Year in Review: Ohio Nuclear/Coal Racketeering Scandal Breeds Lawsuits

Associated Press:

CLEVELAND (AP) — Ohio’s largest electric utility, its reputation battered by scandal, has been besieged by more than a dozen lawsuits filed by angry shareholders who include some of the country’s biggest institutional investors.

And, if history is a guide, FirstEnergy Corp. and its insurers could find themselves paying millions to settle those complaints, as the company did more than 15 years ago when confronted by lawsuits for lying about a dangerous hole in a reactor head at a nuclear power plant and for contributing to the largest blackout in U.S. history.
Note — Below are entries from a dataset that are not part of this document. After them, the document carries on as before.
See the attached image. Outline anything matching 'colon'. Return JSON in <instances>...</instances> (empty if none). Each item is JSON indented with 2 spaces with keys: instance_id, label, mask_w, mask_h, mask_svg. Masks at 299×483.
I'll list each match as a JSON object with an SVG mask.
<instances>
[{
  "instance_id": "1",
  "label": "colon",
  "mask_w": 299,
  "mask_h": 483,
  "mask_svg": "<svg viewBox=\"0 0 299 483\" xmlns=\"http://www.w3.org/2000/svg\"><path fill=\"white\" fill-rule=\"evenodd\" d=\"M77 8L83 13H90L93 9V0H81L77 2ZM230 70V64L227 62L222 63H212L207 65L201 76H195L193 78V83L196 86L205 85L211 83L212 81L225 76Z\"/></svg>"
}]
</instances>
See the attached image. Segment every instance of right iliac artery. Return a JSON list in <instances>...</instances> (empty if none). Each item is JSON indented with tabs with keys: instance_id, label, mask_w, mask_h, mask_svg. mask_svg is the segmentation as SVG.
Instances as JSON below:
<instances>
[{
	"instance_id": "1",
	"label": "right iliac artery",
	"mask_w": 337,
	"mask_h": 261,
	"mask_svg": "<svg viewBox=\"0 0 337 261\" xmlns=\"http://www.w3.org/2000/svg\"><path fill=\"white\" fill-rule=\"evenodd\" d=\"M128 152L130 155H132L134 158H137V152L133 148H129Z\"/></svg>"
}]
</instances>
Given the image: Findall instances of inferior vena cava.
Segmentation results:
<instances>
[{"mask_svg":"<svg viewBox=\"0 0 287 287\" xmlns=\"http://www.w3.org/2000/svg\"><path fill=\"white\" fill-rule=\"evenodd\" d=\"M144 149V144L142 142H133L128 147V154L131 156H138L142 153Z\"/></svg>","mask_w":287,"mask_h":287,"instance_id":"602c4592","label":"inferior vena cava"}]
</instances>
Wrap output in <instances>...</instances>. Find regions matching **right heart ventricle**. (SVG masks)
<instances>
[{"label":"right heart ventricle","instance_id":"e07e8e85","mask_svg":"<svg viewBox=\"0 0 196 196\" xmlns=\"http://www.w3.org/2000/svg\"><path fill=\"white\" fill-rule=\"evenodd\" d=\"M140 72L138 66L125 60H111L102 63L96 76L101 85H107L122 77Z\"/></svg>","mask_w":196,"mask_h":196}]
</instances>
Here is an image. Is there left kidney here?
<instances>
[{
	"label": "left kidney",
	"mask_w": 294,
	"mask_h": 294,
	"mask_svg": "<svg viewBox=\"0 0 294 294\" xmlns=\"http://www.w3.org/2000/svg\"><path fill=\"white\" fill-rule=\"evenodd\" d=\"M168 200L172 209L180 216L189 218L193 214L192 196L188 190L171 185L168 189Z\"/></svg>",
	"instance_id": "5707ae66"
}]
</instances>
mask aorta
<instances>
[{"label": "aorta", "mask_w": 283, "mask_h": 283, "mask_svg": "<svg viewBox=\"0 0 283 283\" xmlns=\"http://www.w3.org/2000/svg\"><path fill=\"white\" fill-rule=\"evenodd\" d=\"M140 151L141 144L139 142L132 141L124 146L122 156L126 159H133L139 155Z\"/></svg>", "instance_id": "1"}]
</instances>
FirstEnergy and insurers for its corporate officers and board of directors paid out more than $100 million to settle lawsuits in 2004. It is far too early to estimate what settlements of the new lawsuits might total, but the potential payouts could far exceed those from 2004, given the losses shareholders claim to have suffered

The latest lawsuits were filed as FirstEnergy became a central figure in what has been called the biggest corruption scandal in state history. The company is accused of secretly funding a $60 million bribery scheme aimed at winning a $1 billion legislative bailout in 2019 for two Ohio nuclear plants operated at the time by a wholly owned FirstEnergy subsidiary.

FirstEnergy’s stock price quickly plummeted around 40% after U.S. Attorney David DeVillers announced July 21 that then-Ohio House Speaker Larry Householder and four others had been arrested on suspicion of having roles in the bribery scheme. 

The first lawsuits were filed within a week and now total more than a dozen. The bulk have been filed in federal court in Columbus, with several filed in state court in Akron, where FirstEnergy is based. 

The company is one of the largest electric utilities in the U.S., providing power to customers in parts of six states.

Darren Robbins, an attorney for the firm Robbins Geller Rudman & Dowd, said stockholder losses have been estimated at $10 billion.

“It’s a very ugly situation where a lot of people have been hurt very very badly in Ohio and around the world,” Robbins said. “From what we know, there’s a deeply troubling pattern and practice of misconduct at and around FirstEnergy and those affiliated with it. It’s not very often you have facts compelling enough for the speaker of a statehouse to be taken into custody.”

Robbins’ firm has been named by U.S. District Judge Algenon Marbley as lead counsel for five shareholder class-action lawsuits naming current and former FirstEnergy executives as defendants. The lawsuits seek damages to be paid by the company itself for having misled investors about its involvement in the bribery scheme.